First, know your edge topology
DevOps is a more complex management challenge in a world with edge computing in it. Given the evolution of technologies within the context of edge computing, what do software architects and developers need to remember most going forward?
“When we talk about building software for edge environments today, what we need to think about most is identifying what type of edge topology we are working with, in any given environment,” said Prashanth Nanjundappa, VP of product management for the Chef product line at Progress. “It could be contained edge environments with fragmented device types that enjoy a high degree of connectivity, which they need because they are going to be individually managed — and conversely, we have decentralized edge devices.”

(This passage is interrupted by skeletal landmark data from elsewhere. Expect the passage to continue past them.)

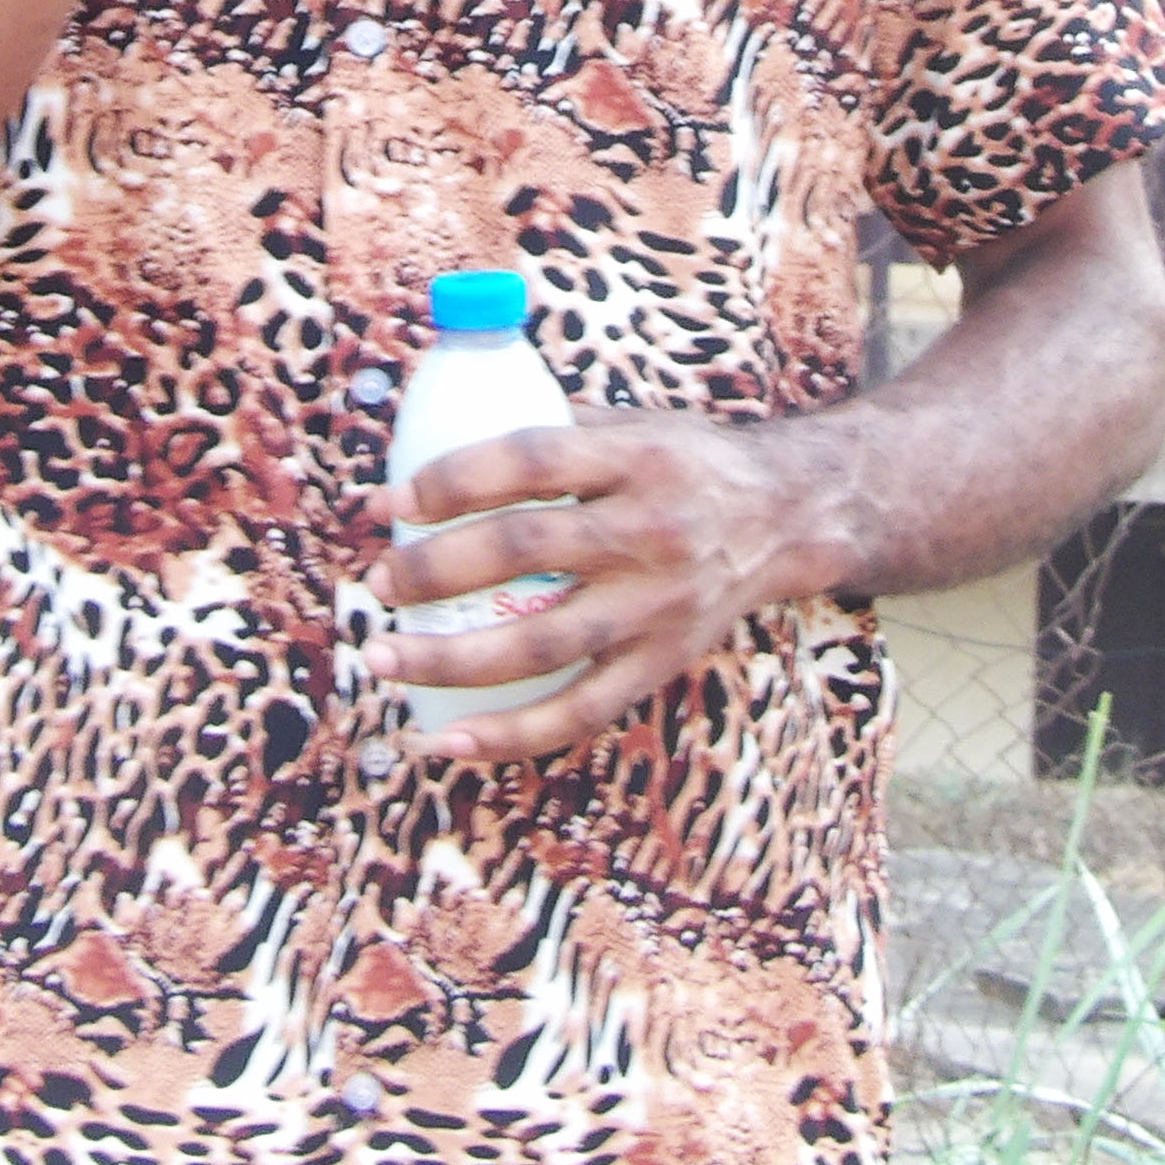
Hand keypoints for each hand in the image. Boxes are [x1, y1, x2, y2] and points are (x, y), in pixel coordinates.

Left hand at [362, 413, 859, 765]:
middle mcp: (652, 529)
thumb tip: (431, 446)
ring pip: (542, 643)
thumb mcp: (633, 424)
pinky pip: (579, 711)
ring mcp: (659, 604)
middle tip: (377, 582)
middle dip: (436, 570)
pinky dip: (509, 733)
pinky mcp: (662, 662)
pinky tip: (446, 740)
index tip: (390, 503)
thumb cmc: (685, 464)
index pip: (530, 459)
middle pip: (527, 549)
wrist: (788, 518)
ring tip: (383, 658)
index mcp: (636, 456)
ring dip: (450, 658)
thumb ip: (549, 433)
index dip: (452, 480)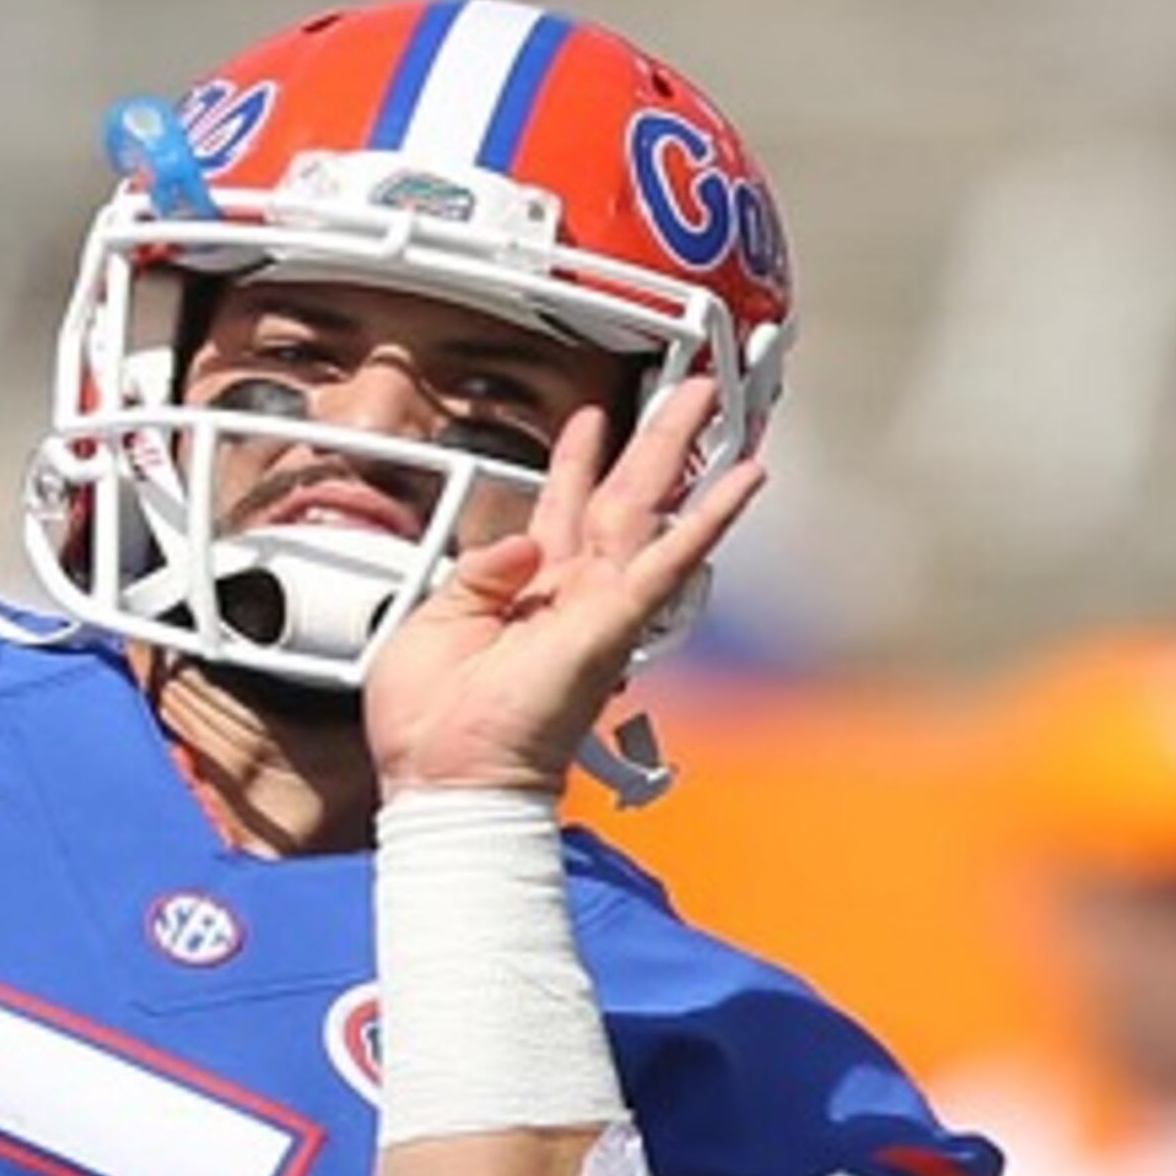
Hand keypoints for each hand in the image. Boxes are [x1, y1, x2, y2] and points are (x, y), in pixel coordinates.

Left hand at [362, 378, 765, 799]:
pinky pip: (667, 562)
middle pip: (619, 497)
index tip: (588, 421)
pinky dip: (706, 519)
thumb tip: (517, 538)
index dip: (573, 460)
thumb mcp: (434, 622)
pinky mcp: (612, 625)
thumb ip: (477, 573)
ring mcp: (597, 608)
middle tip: (683, 393)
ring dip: (682, 454)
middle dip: (650, 441)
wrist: (446, 783)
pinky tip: (741, 481)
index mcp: (522, 592)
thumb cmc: (434, 726)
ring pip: (649, 512)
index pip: (558, 509)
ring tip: (711, 402)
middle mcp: (569, 595)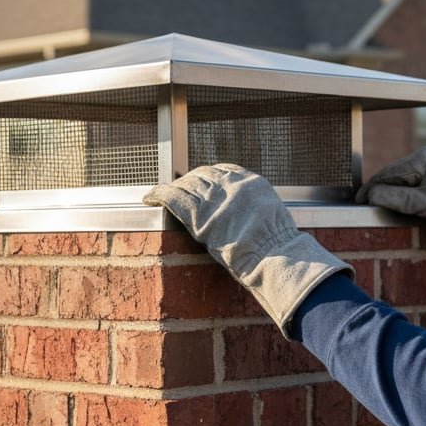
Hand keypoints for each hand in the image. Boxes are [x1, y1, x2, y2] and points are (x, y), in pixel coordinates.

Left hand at [144, 164, 352, 335]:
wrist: (273, 256)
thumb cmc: (276, 246)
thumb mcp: (272, 213)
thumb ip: (256, 206)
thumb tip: (246, 212)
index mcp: (251, 181)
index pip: (223, 170)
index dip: (208, 175)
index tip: (201, 179)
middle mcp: (231, 185)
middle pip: (202, 175)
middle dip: (190, 180)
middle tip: (180, 187)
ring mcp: (214, 199)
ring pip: (186, 184)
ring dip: (174, 188)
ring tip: (164, 194)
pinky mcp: (199, 215)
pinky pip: (172, 197)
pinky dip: (159, 194)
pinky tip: (149, 197)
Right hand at [356, 147, 425, 255]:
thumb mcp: (420, 204)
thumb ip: (394, 198)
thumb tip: (372, 194)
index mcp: (422, 158)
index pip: (387, 173)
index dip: (371, 188)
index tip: (359, 200)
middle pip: (395, 174)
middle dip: (381, 188)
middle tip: (366, 204)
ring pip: (404, 178)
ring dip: (393, 190)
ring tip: (380, 204)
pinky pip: (415, 180)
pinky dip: (405, 190)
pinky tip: (400, 201)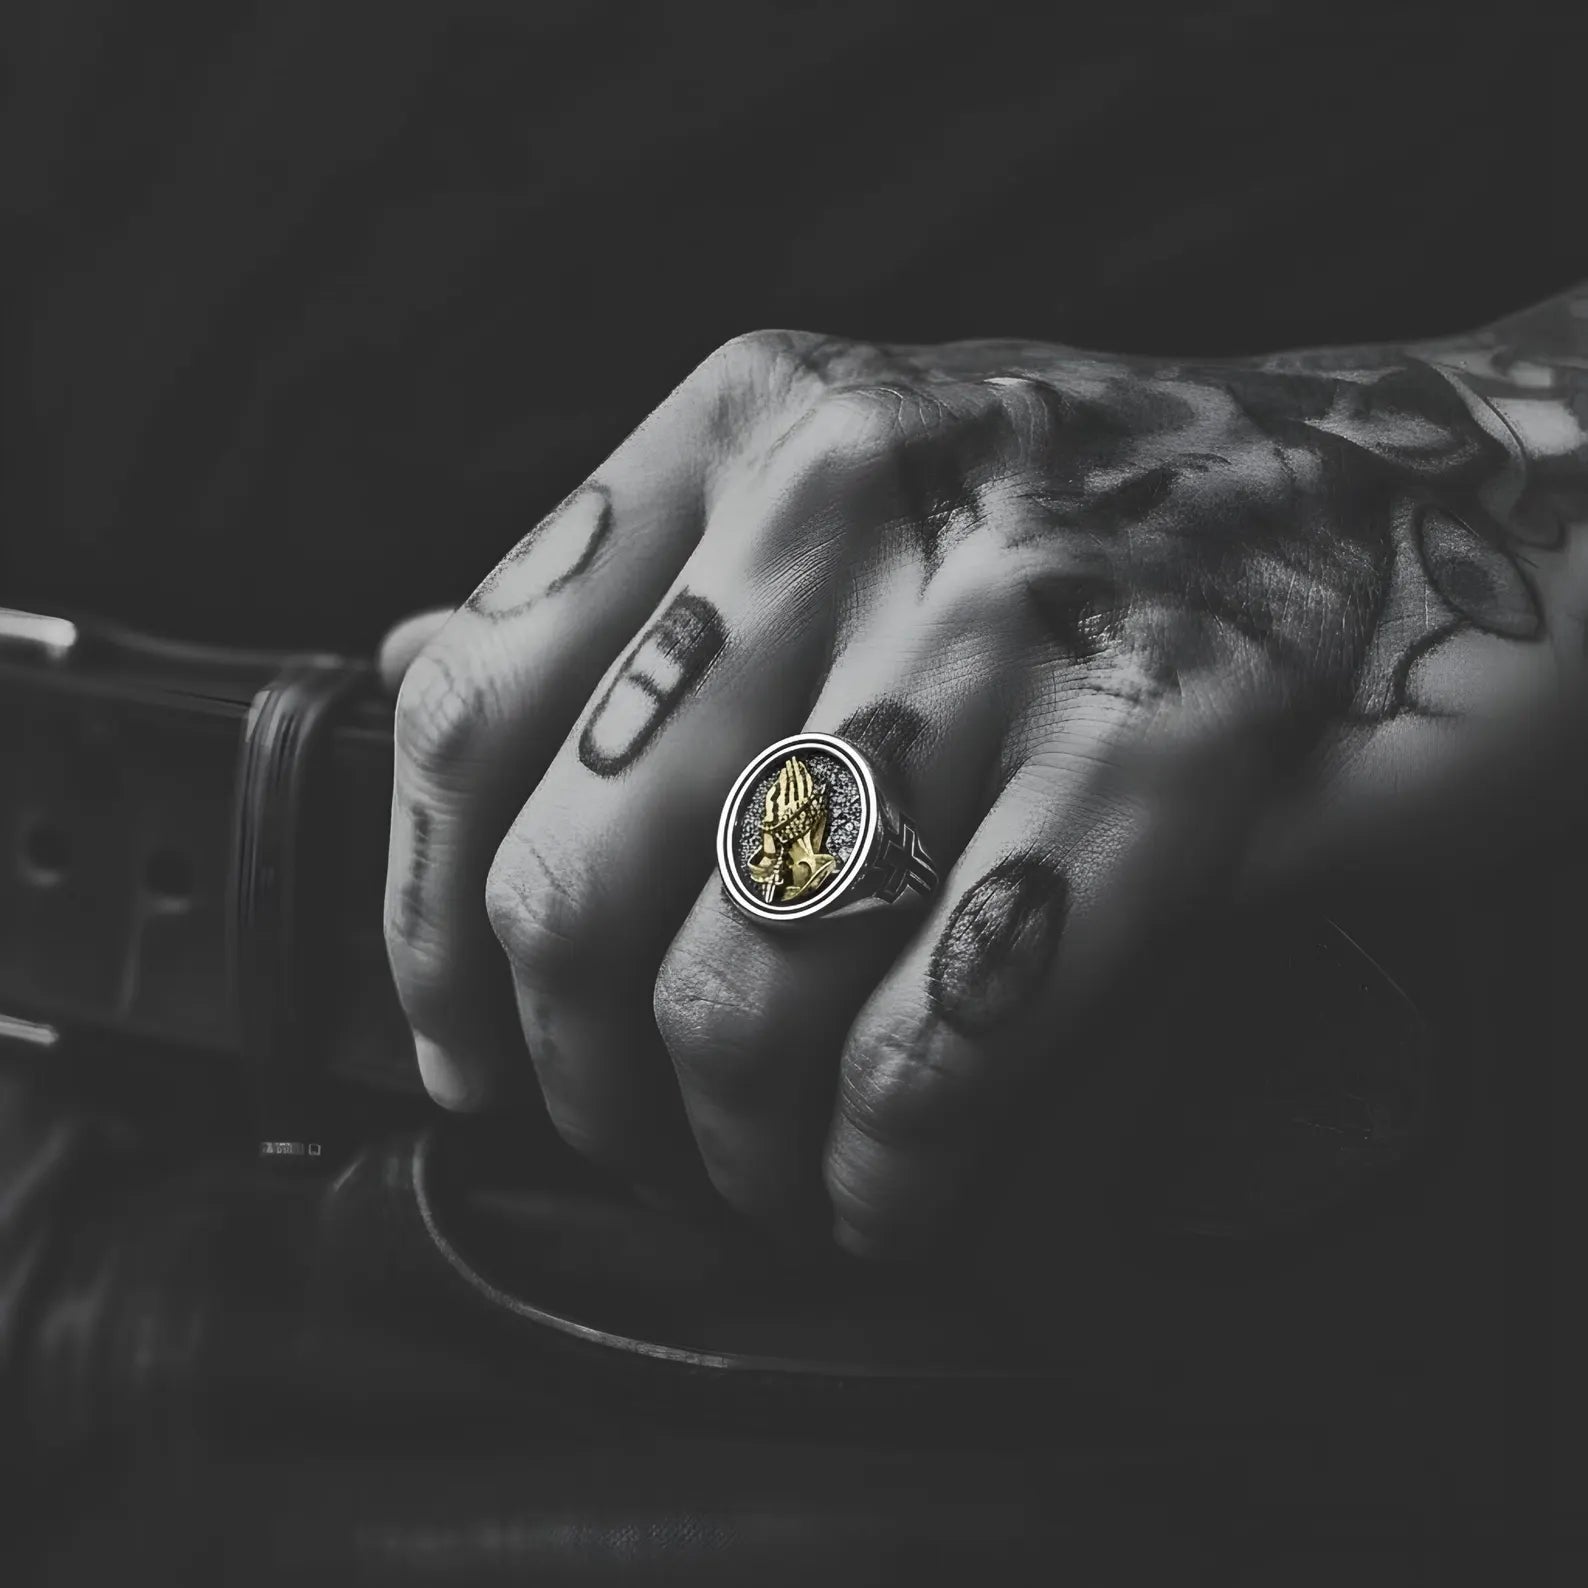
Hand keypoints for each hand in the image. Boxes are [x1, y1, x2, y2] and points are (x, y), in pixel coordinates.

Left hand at [382, 303, 1587, 1256]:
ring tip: (771, 1181)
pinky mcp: (1167, 753)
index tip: (470, 1049)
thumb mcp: (845, 480)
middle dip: (586, 1081)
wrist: (1403, 490)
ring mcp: (1015, 621)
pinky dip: (890, 1164)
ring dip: (737, 1148)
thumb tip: (422, 660)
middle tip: (639, 1141)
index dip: (428, 925)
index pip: (469, 705)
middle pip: (582, 877)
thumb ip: (633, 584)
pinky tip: (890, 1191)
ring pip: (748, 983)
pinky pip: (942, 1037)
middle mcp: (855, 499)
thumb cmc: (1092, 518)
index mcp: (747, 430)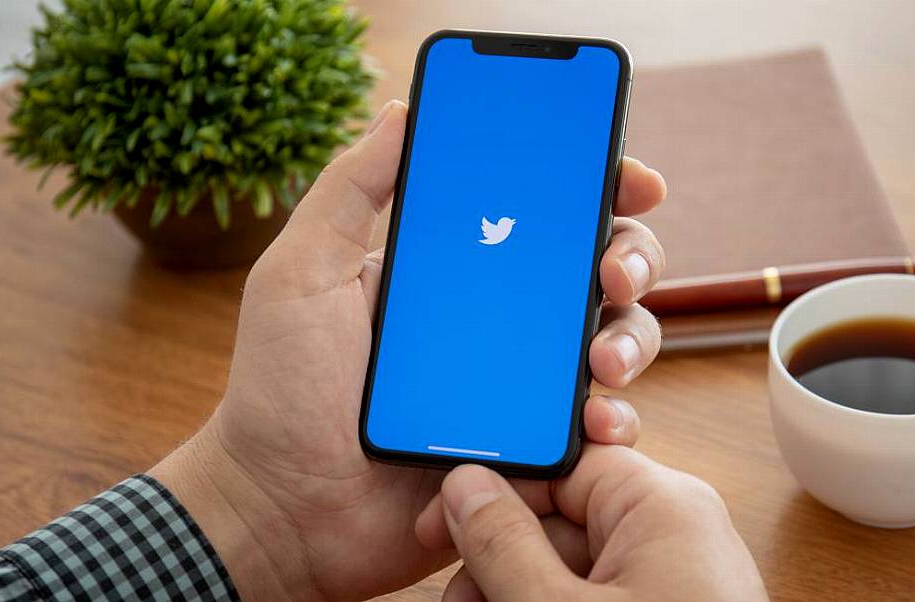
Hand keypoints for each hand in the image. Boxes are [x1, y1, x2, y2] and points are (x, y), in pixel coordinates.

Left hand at [149, 100, 667, 600]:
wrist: (284, 507)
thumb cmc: (282, 390)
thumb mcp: (302, 272)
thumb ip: (349, 190)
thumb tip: (402, 109)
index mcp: (459, 271)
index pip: (544, 213)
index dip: (599, 188)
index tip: (631, 178)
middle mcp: (503, 320)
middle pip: (600, 270)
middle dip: (631, 258)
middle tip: (612, 273)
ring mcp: (522, 386)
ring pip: (617, 342)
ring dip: (632, 338)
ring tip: (600, 361)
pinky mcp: (531, 449)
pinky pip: (599, 427)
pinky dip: (614, 421)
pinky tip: (596, 423)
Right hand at [415, 445, 768, 601]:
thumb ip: (504, 545)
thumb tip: (466, 487)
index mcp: (662, 506)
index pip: (562, 464)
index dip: (496, 489)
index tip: (443, 521)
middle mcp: (675, 532)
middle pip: (560, 519)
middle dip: (498, 559)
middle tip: (457, 600)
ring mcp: (676, 578)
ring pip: (571, 566)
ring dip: (516, 592)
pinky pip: (599, 597)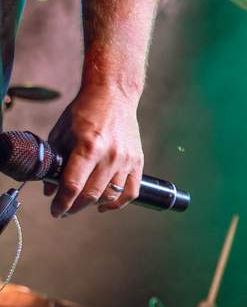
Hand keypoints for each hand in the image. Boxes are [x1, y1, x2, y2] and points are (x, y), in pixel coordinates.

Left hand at [43, 83, 143, 217]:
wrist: (113, 95)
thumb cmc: (85, 111)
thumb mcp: (62, 132)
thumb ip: (55, 161)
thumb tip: (49, 188)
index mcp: (88, 146)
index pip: (73, 185)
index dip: (62, 203)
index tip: (56, 210)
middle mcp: (110, 156)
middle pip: (91, 195)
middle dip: (74, 207)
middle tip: (65, 210)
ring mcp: (126, 160)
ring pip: (110, 196)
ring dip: (93, 204)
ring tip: (82, 203)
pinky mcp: (137, 161)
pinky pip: (131, 192)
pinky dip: (118, 203)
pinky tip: (106, 204)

In the case of decentralized edge devices, Nanjundappa explains this topology as scenarios where the device itself could be operated by partners, franchises or other third parties. And in these environments, there is naturally less consistency of network connectivity to the edge device itself.
“Knowing the difference between the two is crucial if the edge infrastructure management team is going to be able to identify the architecture in front of them accurately and so achieve a secure software distribution model that works in a robust way for the long term,” explained Nanjundappa.
We might reasonably suggest that the finer-grained nuances and particularities created by elevating DevOps to a new level of edge computing literacy will come full circle back to the motherlode of the wider IT stack itself at scale. That performant, always-on and at-scale message is central to the Progress message set, so it can be inferred that a level of symbiotic software engineering is also at play here.
As a result, it seems that IT infrastructure and system policy controls could now be more fascinating and compelling than the apps and devices themselves.